Grigliare il pollo sulla piastra dopo averlo cosparso di pepe nero e sale affumicato macinato su entrambi i lati, una volta cotto tagliarlo a julienne e metterlo da parte.
Tagliare a rondelle fini le zucchine, scaldare qualche cucchiaio d'olio con gli spicchi d'aglio pelato e prima che prendano colore aggiungere le zucchine, salare, dopo qualche minuto sfumare con il vino bianco, coprire e lasciar cuocere per circa 15 minuti. 
Preparare il cous cous versandolo in un tegame basso e largo, aggiungere un cucchiaio d'olio  e amalgamare il tutto sgranandolo bene con una forchetta. Aggiungere 300 ml di acqua bollente salata, coprire con un coperchio e lasciar riposare per cinque minuti. Sgranare nuovamente il cous cous con un mestolo di legno, lasciar intiepidire, aggiungere il pollo e le zucchine, mescolare bene e servire accompagnato da una salsa ottenuta emulsionando lo yogurt greco con 2 cucchiai d'olio, 1 cucchiaio di succo di limone, la scorza di limone e qualche fogliolina di basilico tritato.



Quando ero più giovane credevo che esistesse libertà

( "Arabian song", Franco Battiato )





domenica 18 marzo 2012

SOUFFLE' DI FORMAGGI DOLCI

Un frigo così pieno io non ce l'ho mai. In genere mi piace comprare le cose fresche giorno per giorno, a seconda di come mi alzo e di quello che mi va di mangiare, tengo solo poche cose di scorta essendo il più delle volte da sola. Ma quando c'è un uomo in casa le cose cambiano non poco.  
Ora che c'è lui non manca niente. C'è talmente tanta roba che per fare un dolcetto oggi sono andata in confusione: c'era tutto, troppo, avrei potuto creare torte e biscotti di qualsiasi gusto e sapore, eppure non mi ispirava niente. Nessuna idea, vuoto totale. Poi un barlume di lucidità: mi è venuta voglia di provare dei soufflé dolci che fossero leggeri leggeri, quindi ho iniziato a sfogliare "ricette" virtuali, mi sono saziata gli occhi con un sacco di bellissime foto e poi ho dato vita a questi, che sono un miscuglio di ricette e di idee prese qua e là nella rete e che alla fine si sono rivelati esattamente come li volevo.
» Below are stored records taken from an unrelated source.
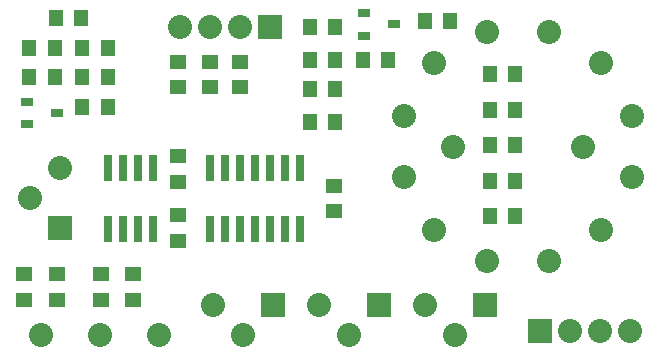
<source format=gts>
G04 (created by PCBNEW (2013-03-31 BZR 4008)-stable) date 2013-10-21 1:47:18 PM*
%MOIN*%
G04 Gerber Fmt 3.4, Leading zero omitted, Abs format*
%FSLAX34Y34*%
G01*
G70*
G90*
G04 APERTURE LIST*
%ADD10C,0.006*%
%ADD11C,0.0802748*%
%ADD12R,0.0409748X0.0291748*%
%ADD13R,0.0565748X0.0465748*%
%ADD14R,0.0465748X0.0565748*%
%ADD15R,0.0802748X0.0802748*%
%ADD16R,0.0251748X0.0881748*%
%ADD17C,0.080315*%
G04 APERTURE END LIST*
G54D10*
G54D11*
X13543Y-19133D03*
X11574Y-19133D03*
X15511Y-19133D03*
G54D12*
X12114Y-11712D03*
X11114Y-12087D03*
X11114Y-11337D03*
G54D13*
X16141Y-15126D03*
X16141Y-15976D03*
X16141Y-13157D03*
X16141Y-14007D03*
X17224Y-10858D03*
X17224Y-10008D03*
G54D14*
X26543Y-15157D03*
X27393Y-15157D03*
X26543Y-13976D03*
X27393Y-13976D03*
X26543Y-12795D03*
X27393Y-12795D03*
X26543Y-11614D03*
X27393Y-11614D03*
X26543Y-10433D03*
X27393Y-10433D03*
X12960Y-11515D03*
X13810Y-11515D03*
X11189Y-9547D03*
X12039Y-9547D03*
X12960Y-9547D03*
X13810Y-9547D03*
G54D13*
X18208Y-10858D03*
X18208Y-10008D03*
X21358Y-14141D03*
X21358Y-14991D03*
X14665Y-17094D03*
X14665Y-17944D03*
G54D14*
X12960Y-10531D03*
X13810Y-10531D03*
G54D13*
X13582Y-17944D03*
X13582Y-17094D03*
G54D14*
X11189Y-10531D03*
X12039Y-10531D03*
X12075Y-8562D03*
X12925Y-8562D03*
G54D15*
X19216Y-8858D03*
G54D11*
X18216Y-8858D03*
X17216Y-8858D03*
X16216Y-8858D03*
G54D16*
X17200Y-15589D03*
X17700Y-15589D03*
X18200Y-15589D03*
X18700Y-15589D03*
X19200Y-15589D03*
X19700Y-15589D03*
X20200Y-15589D03*
X20200Y-13543D03*
X19700Y-13543D03*
X19200Y-13543D03*
X18700Y-13543D03*
X18200Y-13543D03*
X17700Y-13543D03*
X17200Y-13543D03*
G54D17*
X23677Y-11814D03*
X24696Y-10051D03*
X26460Y-9031D03*
X28500Y-9031D03*
X30263Y-10051D03*
X31283Y-11814D03*
X29645Y-12834D03*
X25314Y-12834D03*
X23677Y-13854D03*
X24696Y-15618D03*
X26460Y-16637D03*
X28500Y-16637D03*
X30263Y-15618D03*
X31283Y-13854D03*
G54D12*
X23334Y-8759D03*
X22334Y-9134D03*
X22334Y-8384D03*
G54D14*
X22311Y-9940D03*
X23161Y-9940D03*
X24378Y-8661D03*
X25228Y-8661D03*
X21389Y-12007D03*
X20539Y-12007D03*
X20539Y-9940D03*
X21389Y-9940D03*
X21389Y-10925D03*
X20539Y-10925D03*
X20539Y-8858D03*
X21389Y-8858D03*
G54D16*
X15316Y-13543D03*
X14816Y-13543D03*
X14316Y-13543D03*
X13816Y-13543D03*
X13816Y-15589D03*
X14316Y-15589D03*
X14816Y-15589D03*
X15316Y-15589D03*
G54D11*
X18307Y-19110D03*
X17307Y-18110D03*
G54D15*
X19307Y-18110D03*
G54D11*
X21850Y-19110D03*
X20850Y-18110D03*
G54D15*
X22850Y-18110D03*
G54D11*
X25393Y-19110D03*
X24393Y-18110D03*
G54D15*
X26393Y-18110D03*
G54D11*
X11204Y-14566D03*
X12204Y-13566D03*
G54D15*
X12204Y-15566D03*
G54D13*
X12106Y-17944D03*
X12106Y-17094D03*
X11023Y-17944D03*
X11023Y-17094D03*
X16141Y-10858D03*
X16141Y-10008D03*
G54D15*
X28224Y-18996D03*
G54D11*
X29224Y-18996D03*
X30224Y-18996D03*
X31224Y-18996D03*
M02*

</source>
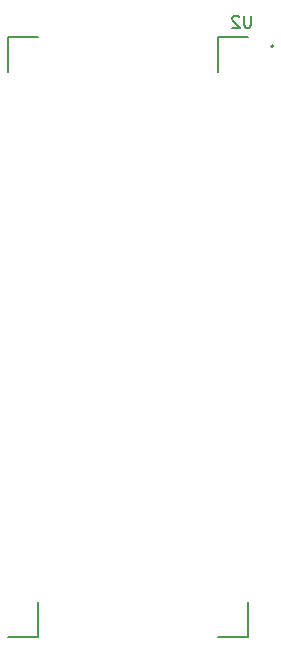
<source format=gbr>
%TF.GenerationSoftware,KiCad,Pcbnew,8.0.1*%
%TF.CreationDate,2024-03-27T22:20:37-06:00*%
%TF.ProjectId,weather-station-receiver,77656174-6865-4722-9d73-746174696f6e,rev?*%
%TF.SameCoordinates,Original*%
%TF.FileFunction,Legend,Bot*%
%TF.FilePolarity,Positive*%
%FSLAX46Y46*%
G04 Gerber Fmt 4.6, Leading zero omitted, Abs format (unit mm)*
G04 Created by KiCad (PCBNEW 8.0.1) date 2024-03-27 22:20:37*
%MOMM*%
%LPD*%
G01*
G04 APERTURE LIST*
%ADD10C,0.150000*%
%ADD11C,0.200000*%
G04 APERTURE END LIST*
D10*
X170283804Y-68644419D02*
X170283804Y-69453942D01*
X170283804Y-69453942D02*
X170236185Y-69549180D01*
X170236185Y-69549180D02*
X170188566Y-69596800D01*
X170188566Y-69596800D02*
X170093328Y-69644419D01*
X170093328Y-69644419D02*
X169902852Y-69644419D01*
X169902852Y-69644419D02*
X169807614Y-69596800D01*
X169807614Y-69596800D02*
X169759995Y-69549180D01*
X169759995Y-69549180D02*
X169712376Y-69453942D01*
X169712376Y-69453942D02*
X169712376Y-68644419D01*
X169283804Y-68739657D02*
X169236185Y-68692038D01*
X169236185Y-68692038D02*
X169140947Y-68644419D01*
X169140947Y-68644419D02*
X168902852Y-68644419D01*
X168902852Y-68644419D02*
X168807614Y-68692038D01*
X168807614Y-68692038D02*
X168759995Y-68739657D01*
X168759995Y-68739657D02*
X168712376Y-68834895D01*
X168712376Y-68834895D02*
X168712376Y-68930133D01*
X168712376Y-68930133D02*
X168759995Y-69072990D01*
X168759995Y-69072990D02*
X169331423Y-69644419D01*
X169331423Y-69644419D02*
X168712376Y-69644419D01*
D11*
%TO.C,U2*%
X149709900Y-73409600D02*
X149709900Y-70459600D01*
X152249900Y-70459600D02*
X149709900Y-70459600D01*
X152249900Y-118309600D02*
X152249900Y-121259600D01*
X152249900Y-121259600D02*
X149709900Y-121259600D01*
X167489900Y-73409600D02*
X167489900Y-70459600D01*
X170029900Y-70459600D02*
X167489900Y-70459600D01*
X170029900Y-118309600D02*
X170029900Y-121259600D01*
X170029900Y-121259600D02*
X167489900Y-121259600D01*
X172174900Y-71219600D02*
G75*
G02*
X171974900Y-71219600I-100000J0D01*
G01*
X171974900Y-71219600D02*
G75*
G02*
X172174900Y-71219600I100000J0D01*
G01*
%TD*%
M02*

</source>
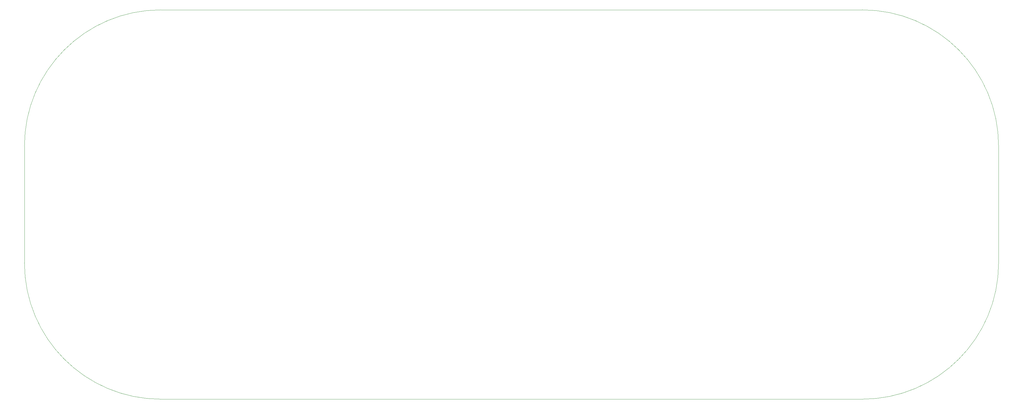
<source format=gm1>
%TF.GenerationSoftware,KiCad,Pcbnew,8.0.8*%
%TF.CreationDate,2025-07-12T18:43:26-05:00*%
%TF.ProjectId,nanosplit,6e616e6f-7370-46c6-9974-2e6b69636164,rev?*%
%TF.SameCoordinates,Original*%
%TF.FileFunction,Profile,NP*%
%FSLAX46Y46*%
G04 Gerber Fmt 4.6, Leading zero omitted, Abs format (unit mm)*
G04 Created by KiCad (PCBNEW 8.0.8) date 2025-07-12 18:43:26*
%MOMM*%
%LPD*%
G01*
G04 APERTURE LIST*
%TA.AperFunction,Profile*%
%ADD10C,0.050000*%
%TD*%
G04 APERTURE END LIST*
D10*
X365000000Y-155000000D02*
X365000000Y-119000000D01*
X107000000Y-197000000D02*
X323000000Y-197000000D01*
X65000000Y-119000000D02*
X65000000Y-155000000D01*
X323000000Y-77000000D02*
G75*
G02*
X365000000Y-119000000I0J-42000000D01*
G01*
X65000000Y-119000000D02*
G75*
G02*
X107000000Y-77000000I42000000J0D01*
G01*
X323000000Y-77000000D02*
X107000000Y-77000000D01*
X365000000Y-155000000D02*
G75*
G02*
X323000000Y-197000000I-42000000J0D01*
G01*
X107000000Y-197000000D02*
G75*
G02*
X65000000Y-155000000I0J42000000D01*
G01*
M02*

</source>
Semplici e versatili, da accompagnare con una salsa di qualsiasi gusto oppure gustati al naturale con una spolverata di zucchero a velo, come abbiamo fatto noi.



INGREDIENTI:
( per 4 soufflé )

- 50 g mascarpone
- 30 g ricotta
- 50 g yogurt bianco
- 1 tuorlo
- 2 albumi
- 3 cucchiai di zucchero
- 5 cucchiai di maizena

Mescolare con una forchetta il mascarpone, la ricotta, lo yogurt, il tuorlo e la maizena formando una composto senza grumi; montare le chiare a neve aggiungendo lo zucchero a metà procedimento; incorporare le chiare al composto di yogurt e formaggi mescolando dall'alto verso il basso con una spatola di legno, facendo attenzione a non smontarli. Riempire gli stampini con il composto e infornare a 190° per circa 15 minuti o fin quando la superficie non sarà dorata ( ho messo una ciotola d'acqua all'interno del forno per mantenere l'umidità ).